Segment Start: Text block

Snow, anyone? So far, March is living up to it's lion best.





Riddick update: No surgery! Turns out an old fracture in his hock and some sort of soft tissue strain are causing his pain, so he's on pain meds and rest. Huge sigh of relief.

Writing update: I'm exhausted. I should have some new content next week, maybe even tomorrow. I have a peace offering of lines. 97k words in on Fix You and coming to a close. Yay. And I got to write within some new POVs, which may or may not be fun. I can't decide.


          With a look that was a clear warning, Jo melted out of sight behind the door and Tam stepped in front of it, pulling it closed behind him as he joined Walt on the stoop. Tam gave him the up/down and moved past him, dropped down on the wooden step and stretched his legs out in front of him. He was in jeans, socks, and some old threadbare band t-shirt. He fished a pack of smokes from his back pocket and shook one loose; stuck it between his teeth before he asked, “Why’re you here?” in a flat, disinterested voice.

Segment End: Text block

● **Exercise instructions**
Continue the blog post above, starting after its final sentence.

Segment Start: Information provided

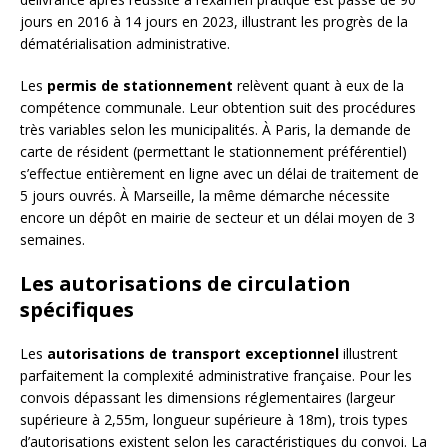
jours en 2016 à 14 jours en 2023, illustrant les progrès de la
dématérialisation administrative.
Les
permis de stationnement
relèvent quant à eux de la
compétence communale. Leur obtention suit des procédures
très variables selon les municipalités. À Paris, la demande de
carte de résident (permettant le stationnement préférentiel)
s’effectue entièrement en ligne avec un délai de traitement de
5 jours ouvrés. À Marseille, la même démarche nécessite
encore un dépôt en mairie de secteur et un délai moyen de 3
semaines.
Les autorisations de circulation
spécifiques
Les
autorisations de transport exceptionnel
illustrent
parfaitement la complexité administrative française. Pour les
convois dépassant les dimensions réglementaires (largeur
supérieure à 2,55m, longueur supérieure à 18m), trois types
d’autorisations existent selon les caractéristiques du convoi. La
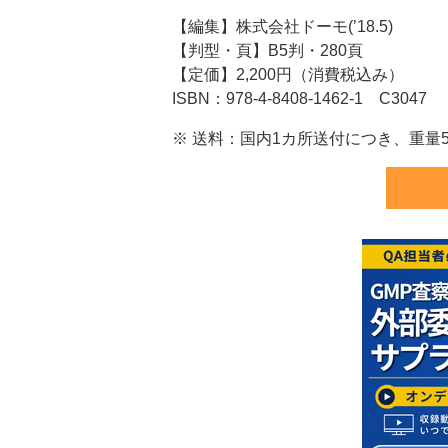
【編集】株式会社ドーモ(’18.5)
【判型・頁】B5判・280頁
【定価】2,200円（消費税込み）
ISBN：978-4-8408-1462-1 C3047
※ 送料：国内1カ所送付につき、重量5kg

Segment End: Information provided

● **Answer space**
            Wales had always been smug; he’d never had a damn thing to his name save a leather jacket and that old Detroit-made hunk of steel his mother had left him. How could a man with no accomplishments have anything to be smug about? Walt had always supposed it was nabbing Jo, gaining a place in the family, that had fueled his sense of victory. It was a notion that had spawned a loathing, one that he was having a hard time swallowing tonight.

            “I came to wave the white flag,” he said, biting back the contempt in his voice.

            Tam lit his cigarette and turned to glance back over his shoulder, blowing smoke into the night through his nostrils. “Not buying it.”

**

           “I may be the baby, but I’m not an idiot.”

            He felt a faint smile tugging at the corners of his mouth. “Did I ever say that?”

            “That or something very much like it.”

            He couldn’t apologize – he wasn’t ready for that – but he draped a careful arm across her little shoulders. She stared at the house across from them, but didn’t shrug him away, and Walt thought that might be a start.